Today, the nicely restored train station serves as restaurant and hotel (you can sleep in vintage train carriages)

A masterpiece of an espresse machine that perfectly matched the ambience

Marcinek is a gift of the gods send to this planet in the form of a creamy, but subtle cake traditionally baked in the area

Historically, eastern Poland was mostly Orthodox, but many churches have been destroyed or converted in the 1920’s and 30’s after Poland re-gained independence in 1918. Erected in the center of a small village, the deep blue church with its shiny golden onion domes could not be overlooked.

Crosses on the holy hill of Grabarka

In the middle of nowhere I spotted this old house that is slowly but surely being conquered by nature

Yet another claim to fame of Poland lies in Bialowieza, which houses a tiny part of a primeval forest that used to cover a large part of the European Plain. The forest is a national park and an UNESCO world heritage site shared by Poland and Belarus (so if you are dying to have a Belarusian stamp in your passport, this is the place where you can get it quite easily). The most famous inhabitant of the forest is the żubr (English: bison). The żubr is known by many from the picture on a popular Polish export vodka called in its honour Żubrówka. Legend has it that the grass blade in the bottle stems from the forest and that the yellowish colour of the vodka is attributed to the pee of the żubr. Enjoy! 😉 Żubr, wiped out by soldiers and hungry locals during the second world war, was re-introduced to the park in the 1950s. As of 2018, around 650 animals live in the Polish part of Bialowieza. The forest hosts a plethora of birds and plants. If you want to stir some trouble in a Polish bar, do ask about managing the forest (the views vary greatly between conservationists, foresters and politicians), especially regarding spruce bark beetle. This little guy had the whole European Union scream and shout in shock when park authorities decided to encroach into the realm of protected forest. I bet that the Poles will give you juicy details about the story, and those will change seriously depending on your interlocutor. Good luck!

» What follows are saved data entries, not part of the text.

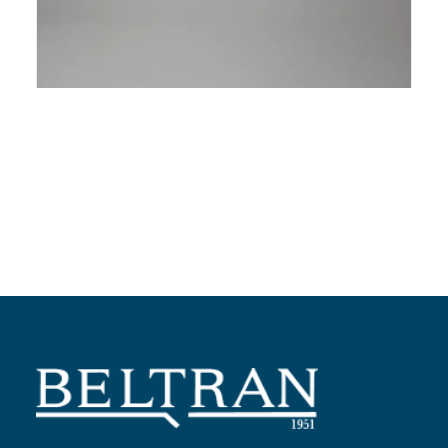
Añadir al carrito
Patín variador
Ref:
843028
2,71
€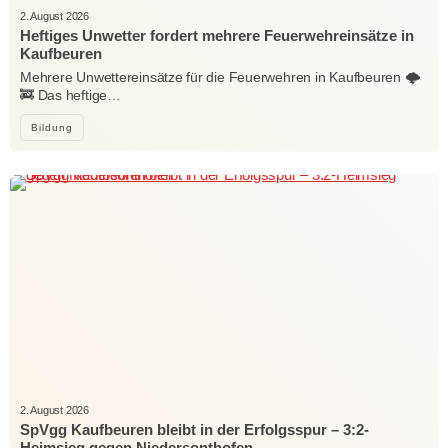
2. August 2026
Heftiges Unwetter fordert mehrere Feuerwehreinsätze in
Kaufbeuren
Mehrere Unwettereinsätze für die Feuerwehren in Kaufbeuren 🌩️
🚒 Das heftige…
Bildung
2. August 2026
SpVgg Kaufbeuren bleibt in der Erfolgsspur – 3:2-
Heimsieg gegen Niedersonthofen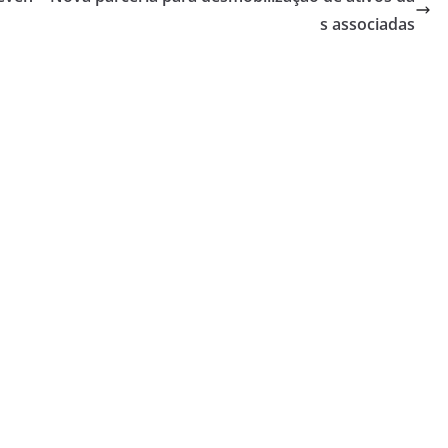
s associadas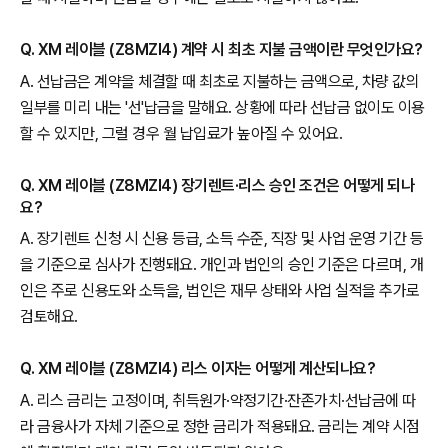
Q. XM 레이블 (Z8MZI4) 계약 시 최초 지불 금액이란 무엇인가요?
A. 선납금은 계약을 체결할 때 최초로 지불하는 금액으로, 차량 값의
일부를 미리 내는 '선'납금을 말해요. 상황에 따라 선납금 없이도 이용
할 수 있지만, 그럴 경우 월 납입료가 높아질 수 있어요.
Q. XM 레이블 (Z8MZI4) 장기렌트·리스 승인 조건은 어떻게 되나
요?
A. 장기렌트 신청 시 신용 등급, 소득 수준, 직장 및 사업 운영 기간 등
을 기준으로 심사가 진행돼요. 개인과 법인의 승인 기준은 다르며, 개
인은 주로 신용도와 소득을, 법인은 재무 상태와 사업 실적을 추가로
검토해요.
Q. XM 레이블 (Z8MZI4) 리스 이자는 어떻게 계산되나요?
A. 리스 금리는 고정이며, 취득원가·약정기간·잔존가치·선납금에 따
라 금융사가 자체 기준으로 정한 금리가 적용돼요. 금리는 계약 시점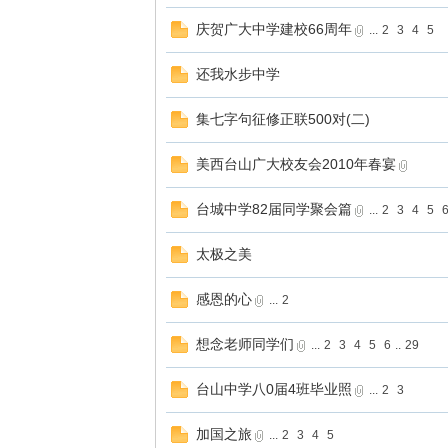
庆贺广大中学建校66周年
...
2
3
4
5
还我水步中学
集七字句征修正联500对(二)
美西台山广大校友会2010年春宴
台城中学82届同学聚会篇
...
2
3
4
5
太极之美
感恩的心
...
2
想念老师同学们
...
2
3
4
5
6
..
29
台山中学八0届4班毕业照
...
2
3
加国之旅
...
2
3
4
5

If you want to get into orthodox heaven, you should find some time to pray in Grabarka and take a sip of its holy water straight from the spring. This has saved the inhabitants of the nearby town from cholera, or at least this is what people want you to believe. A local monastery on a top of the hill is surrounded by crosses placed there by pilgrims visiting the sanctuary during the celebrations of Transfiguration of Jesus. I have no idea as to how many crosses there are, but some have been seriously withered by the elements and are slowly disintegrating, making space for the new ones. You can find crosses of all sizes, shapes and colours and the place has a strong spiritual vibe.